"When Ayesha, with the help of the eunuch, got over her faintness, she went to the window and looked down, but she could only see the darkness of the chasm below. She listened; she heard nothing but the wind, the rustling of the leaves, and now and then the screech of some night-bird. She pulled up the ladder; she saw that it had been cut in several places, at one of which it snapped. She understood that some foul treachery had been committed, but she could not make out who had discovered their secret and had dealt her this cruel wrong. She could not suspect the eunuch, who was there by her side, her friend to the last.

"She passed a night of most terrible anguish and anxiety, waiting impatiently, and still dreading the morrow. She tried to hope that Hussein might not have fallen down the chasm, that he might have been caught by some of the trees or bushes that grew on the rocks, and thus saved from death; but it was, at best, only a faint kind of forlorn hope.

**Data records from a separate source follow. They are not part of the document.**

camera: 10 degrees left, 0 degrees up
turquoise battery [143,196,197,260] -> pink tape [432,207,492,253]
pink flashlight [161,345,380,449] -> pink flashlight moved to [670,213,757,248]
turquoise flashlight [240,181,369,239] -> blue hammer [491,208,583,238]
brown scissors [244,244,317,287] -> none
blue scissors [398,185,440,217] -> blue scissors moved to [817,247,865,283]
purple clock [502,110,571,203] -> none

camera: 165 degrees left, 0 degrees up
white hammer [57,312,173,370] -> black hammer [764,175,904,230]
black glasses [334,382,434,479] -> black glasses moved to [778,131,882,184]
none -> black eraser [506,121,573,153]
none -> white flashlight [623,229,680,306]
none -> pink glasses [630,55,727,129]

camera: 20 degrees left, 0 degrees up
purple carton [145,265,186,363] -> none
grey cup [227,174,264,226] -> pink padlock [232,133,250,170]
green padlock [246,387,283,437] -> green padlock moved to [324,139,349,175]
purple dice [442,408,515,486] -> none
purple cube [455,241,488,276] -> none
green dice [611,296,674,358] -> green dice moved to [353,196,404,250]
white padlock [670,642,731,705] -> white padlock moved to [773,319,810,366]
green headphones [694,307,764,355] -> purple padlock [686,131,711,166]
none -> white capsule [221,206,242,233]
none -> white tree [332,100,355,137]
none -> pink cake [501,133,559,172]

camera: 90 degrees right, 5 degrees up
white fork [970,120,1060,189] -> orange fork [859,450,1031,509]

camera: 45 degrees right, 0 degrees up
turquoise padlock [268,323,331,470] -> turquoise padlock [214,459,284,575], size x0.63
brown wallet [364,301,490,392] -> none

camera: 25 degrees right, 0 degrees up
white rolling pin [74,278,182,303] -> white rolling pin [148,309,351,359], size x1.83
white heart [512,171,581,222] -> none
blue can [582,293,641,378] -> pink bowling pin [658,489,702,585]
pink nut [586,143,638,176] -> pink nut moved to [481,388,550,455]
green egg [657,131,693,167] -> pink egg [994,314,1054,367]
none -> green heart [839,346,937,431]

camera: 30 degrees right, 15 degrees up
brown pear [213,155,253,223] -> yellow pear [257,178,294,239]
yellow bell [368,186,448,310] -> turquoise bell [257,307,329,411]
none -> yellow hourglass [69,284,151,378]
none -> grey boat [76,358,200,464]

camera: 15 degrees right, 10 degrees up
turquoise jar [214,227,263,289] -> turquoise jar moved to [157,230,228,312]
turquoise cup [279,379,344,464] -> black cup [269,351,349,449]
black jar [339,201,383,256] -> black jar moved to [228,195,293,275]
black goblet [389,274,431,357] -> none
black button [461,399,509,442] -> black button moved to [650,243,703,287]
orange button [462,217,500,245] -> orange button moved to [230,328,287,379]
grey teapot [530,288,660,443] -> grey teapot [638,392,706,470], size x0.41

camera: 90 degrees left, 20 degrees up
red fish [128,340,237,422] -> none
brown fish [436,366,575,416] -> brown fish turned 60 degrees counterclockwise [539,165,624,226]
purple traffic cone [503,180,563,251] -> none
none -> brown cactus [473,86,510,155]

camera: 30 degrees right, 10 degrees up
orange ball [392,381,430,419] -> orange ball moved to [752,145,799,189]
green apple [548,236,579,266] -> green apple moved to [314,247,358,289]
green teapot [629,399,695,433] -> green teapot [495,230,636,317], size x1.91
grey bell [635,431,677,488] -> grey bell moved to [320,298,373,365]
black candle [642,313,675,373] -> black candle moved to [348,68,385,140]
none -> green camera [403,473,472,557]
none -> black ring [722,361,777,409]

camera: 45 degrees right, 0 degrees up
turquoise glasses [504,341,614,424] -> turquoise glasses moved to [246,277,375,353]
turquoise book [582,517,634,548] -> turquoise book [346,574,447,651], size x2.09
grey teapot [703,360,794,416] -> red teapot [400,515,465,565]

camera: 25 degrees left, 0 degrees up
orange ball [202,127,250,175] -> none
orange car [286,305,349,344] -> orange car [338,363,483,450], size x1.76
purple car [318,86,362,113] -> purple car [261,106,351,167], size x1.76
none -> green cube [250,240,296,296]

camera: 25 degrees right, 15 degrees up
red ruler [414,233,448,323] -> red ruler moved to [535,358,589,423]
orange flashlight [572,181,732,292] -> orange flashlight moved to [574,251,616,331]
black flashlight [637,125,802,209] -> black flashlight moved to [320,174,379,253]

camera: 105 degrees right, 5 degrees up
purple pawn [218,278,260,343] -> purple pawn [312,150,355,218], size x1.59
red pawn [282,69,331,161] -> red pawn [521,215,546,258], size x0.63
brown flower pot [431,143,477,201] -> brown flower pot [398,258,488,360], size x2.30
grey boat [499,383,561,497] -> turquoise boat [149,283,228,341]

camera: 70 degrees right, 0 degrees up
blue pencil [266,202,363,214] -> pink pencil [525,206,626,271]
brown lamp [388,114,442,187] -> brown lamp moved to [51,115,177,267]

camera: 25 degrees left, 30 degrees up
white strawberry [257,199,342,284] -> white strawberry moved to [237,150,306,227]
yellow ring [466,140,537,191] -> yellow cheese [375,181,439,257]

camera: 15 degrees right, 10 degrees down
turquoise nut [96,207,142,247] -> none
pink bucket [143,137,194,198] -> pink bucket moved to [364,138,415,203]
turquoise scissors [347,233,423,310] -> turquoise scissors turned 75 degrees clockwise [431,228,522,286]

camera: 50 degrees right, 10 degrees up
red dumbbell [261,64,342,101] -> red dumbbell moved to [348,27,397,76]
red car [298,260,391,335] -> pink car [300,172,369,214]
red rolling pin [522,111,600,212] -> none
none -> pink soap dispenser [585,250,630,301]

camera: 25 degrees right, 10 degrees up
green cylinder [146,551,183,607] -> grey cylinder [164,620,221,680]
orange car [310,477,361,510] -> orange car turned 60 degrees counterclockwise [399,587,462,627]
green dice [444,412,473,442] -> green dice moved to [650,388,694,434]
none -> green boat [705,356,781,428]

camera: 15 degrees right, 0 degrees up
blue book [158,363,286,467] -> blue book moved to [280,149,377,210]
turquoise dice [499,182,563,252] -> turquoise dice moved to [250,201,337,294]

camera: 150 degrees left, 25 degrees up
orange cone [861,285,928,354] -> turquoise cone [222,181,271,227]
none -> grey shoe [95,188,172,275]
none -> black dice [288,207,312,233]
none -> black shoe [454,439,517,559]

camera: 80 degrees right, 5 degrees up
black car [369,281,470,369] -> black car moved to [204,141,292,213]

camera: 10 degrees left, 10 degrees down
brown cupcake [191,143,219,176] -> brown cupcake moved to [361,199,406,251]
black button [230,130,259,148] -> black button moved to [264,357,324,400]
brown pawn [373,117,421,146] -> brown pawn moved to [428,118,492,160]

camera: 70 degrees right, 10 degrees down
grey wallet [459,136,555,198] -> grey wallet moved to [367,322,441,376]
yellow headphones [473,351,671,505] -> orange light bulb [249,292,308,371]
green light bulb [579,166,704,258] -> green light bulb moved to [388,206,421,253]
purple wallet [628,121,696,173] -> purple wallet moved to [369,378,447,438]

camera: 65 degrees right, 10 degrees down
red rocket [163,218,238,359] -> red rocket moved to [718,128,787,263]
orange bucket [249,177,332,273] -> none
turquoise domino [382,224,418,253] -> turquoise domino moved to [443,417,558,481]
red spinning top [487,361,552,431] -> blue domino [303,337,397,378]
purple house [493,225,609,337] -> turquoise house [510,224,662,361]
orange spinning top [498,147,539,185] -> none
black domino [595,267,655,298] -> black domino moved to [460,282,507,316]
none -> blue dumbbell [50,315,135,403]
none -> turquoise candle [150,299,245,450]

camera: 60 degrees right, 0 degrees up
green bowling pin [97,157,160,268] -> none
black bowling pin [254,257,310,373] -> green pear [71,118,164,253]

"Not a cry, not a groan escaped from her lips, as she stood cold and tearless, at her window, almost stupefied by the intensity of her grief. Thus she remained motionless and dumb for hours, until the first rays of dawn lighted the tops of the Veli-Berdo, the mountain over the fortress.

"Her eyes pierced the faint glimmering of the dawn, and, looking down into the chasm, at the place where the two torrents meet, there she saw three lovely maidens of superhuman beauty, tending the remains of her lover. By their garments, of the colour and splendour of emeralds, by their faces shining like burnished silver, she knew that they were celestial houris, and that her lover was already amongst the blessed.

"When she saw this sight, she wanted to dash herself down into the chasm and rejoin her happy lover, hoping that Allah would be merciful and allow her to meet Hussein in the abode of the blessed; but then one of the houris beckoned to her to stop, and in a twinkling she was by her side, whispering words of comfort in her ear.

"Her attendants, whom she had dismissed in the early evening, came back to her early in the morning, and they were surprised to see she had fainted by the window.

"When she recovered from her swoon, every recollection of that terrible night seemed to have passed away; far from being bereaved and forlorn, she was a happy maiden, about to be united to her lover in eternal bliss.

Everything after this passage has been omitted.